Splitting and merging
.....................

.. c:type:: Res (*SegSplitMethod)(Seg seg, Seg segHi, Addr base, Addr mid, Addr limit, Bool withReservoirPermit)

:mps:tag:`method.split` Segment subclasses may extend the support for
segment splitting by defining their own "split" method. On entry,
``seg`` is a segment with region ``[base,limit)``, ``segHi`` is
uninitialized, ``mid`` is the address at which the segment is to be
split. The method is responsible for destructively modifying ``seg``
and initializing ``segHi`` so that on exit ``seg`` is a segment with
region ``[base,mid)`` and ``segHi`` is a segment with region
``[mid,limit)``. Usually a method would only directly modify the
fields defined for the segment subclass. This might involve
allocation, which may use the reservoir if ``withReservoirPermit`` is
:c:macro:`TRUE`.

:mps:tag:`method.split.next` A split method should always call the next
method, either before or after any class-specific code (see
design.mps.protocol.overview.next-method).

.. c:type:: Res (*SegMergeMethod)(Seg seg, Seg segHi, Addr base, Addr mid, Addr limit, Bool withReservoirPermit)

:mps:tag:`method.merge` Segment subclasses may extend the support for
segment merging by defining their own ``merge`` method. On entry,
``seg`` is a segment with region ``[base,mid)``, ``segHi`` is a
segment with region ``[mid,limit)``, The method is responsible for
destructively modifying ``seg`` and finishing ``segHi`` so that on
exit ``seg`` is a segment with region ``[base,limit)`` and ``segHi``
is garbage. Usually a method would only modify the fields defined for
the segment subclass. This might involve allocation, which may use the
reservoir if ``withReservoirPermit`` is :c:macro:`TRUE`.

:mps:tag:`method.merge.next` A merge method should always call the next
method, either before or after any class-specific code (see
design.mps.protocol.overview.next-method).

:mps:tag:`split-merge.shield` Split and merge methods may assume that the
segments they are manipulating are not in the shield cache.

:mps:tag:`split-merge.shield.flush` The shield cache is flushed before any
split or merge methods are invoked.

:mps:tag:`split-merge.shield.re-flush` If a split or merge method performs
an operation on a segment which might cause the segment to be cached,
the method must flush the shield cache before returning or calling
another split or merge method.

:mps:tag:`split-merge.fail` Split and merge methods might fail, in which
case segments ``seg`` and ``segHi`` must be equivalently valid and
configured at exit as they were according to the entry conditions.
It's simplest if the failure can be detected before calling the next
method (for example, by allocating any objects early in the method).

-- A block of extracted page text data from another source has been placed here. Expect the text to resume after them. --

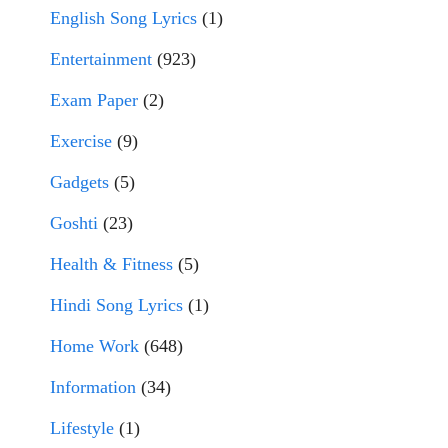
English Song Lyrics
(1)
Entertainment
(923)
Exam Paper
(2)
Exercise
(9)
Gadgets
(5)
Goshti
(23)
Health & Fitness
(5)
Hindi Song Lyrics
(1)
Home Work
(648)
Information
(34)
Lifestyle
(1)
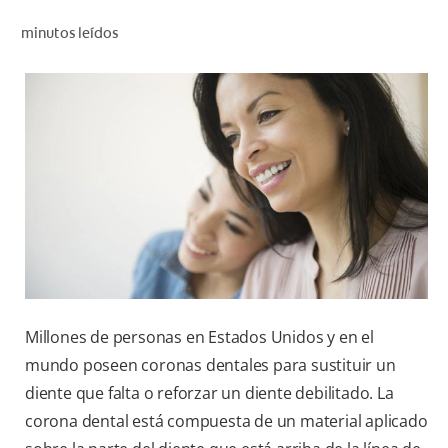
CHEQUEO DE SALUD BUCAL
minutos leídos
SELECCIÓN DE PRODUCTOS
PARA PROFESIONALES
CUPONES
CO (ES)
SUSCRÍBETE
Millones de personas en Estados Unidos y en el
mundo poseen coronas dentales para sustituir un
diente que falta o reforzar un diente debilitado. La
corona dental está compuesta de un material aplicado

:mps:tag:`split-merge.fail.anti` If it's not possible to detect failure
before calling the next method, the appropriate anti-method must be
used (see design.mps.protocol.guide.fail.after-next). Split methods
are anti-methods for merge methods, and vice-versa.

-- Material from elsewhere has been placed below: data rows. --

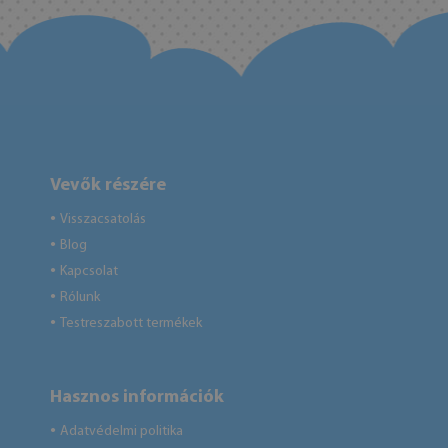
Vevők részére
Visszacsatolás
●
Blog
●
Kapcsolat
●
Rólunk
●
Testreszabott termékek
●
Hasznos információk
Adatvédelmi politika
●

:mps:tag:`split-merge.fail.anti.constrain` In general, care should be taken
when writing split and merge methods to ensure that they really are
anti-methods for each other. The anti-method must not fail if the
initial method succeeded. The anti-method should reverse any side
effects of the initial method, except where it's known to be safe to
avoid this (see :mps:ref:`.split-merge.fail.summary` for an example of a safe
case).

:mps:tag:`split-merge.fail.anti.no` If this isn't possible (it might not be)
then the methods won't support after-next failure. This fact should be
documented, if the methods are intended to support further
specialization. Note that using va_arg with the ``args`` parameter is
sufficient to make it impossible to reverse all side effects.

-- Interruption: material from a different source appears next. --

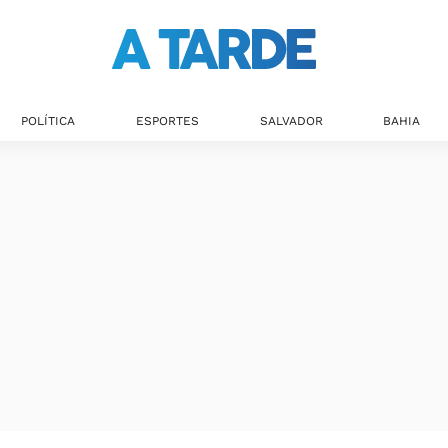
POLÍTICA
ESPORTES
SALVADOR
BAHIA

:mps:tag:`split-merge.fail.summary` The segment summary might not be
restored exactly after a failed merge operation. Each segment would be
left with a summary which is the union of the original summaries (see
:mps:ref:`.merge.state`). This increases the conservatism in the summaries,
but is otherwise safe.

:mps:tag:`split-merge.unsupported` Segment classes need not support segment
merging at all. The function :c:func:`SegClassMixInNoSplitMerge()` is supplied
to set the split and merge methods to unsupporting methods that will
report an error in checking varieties.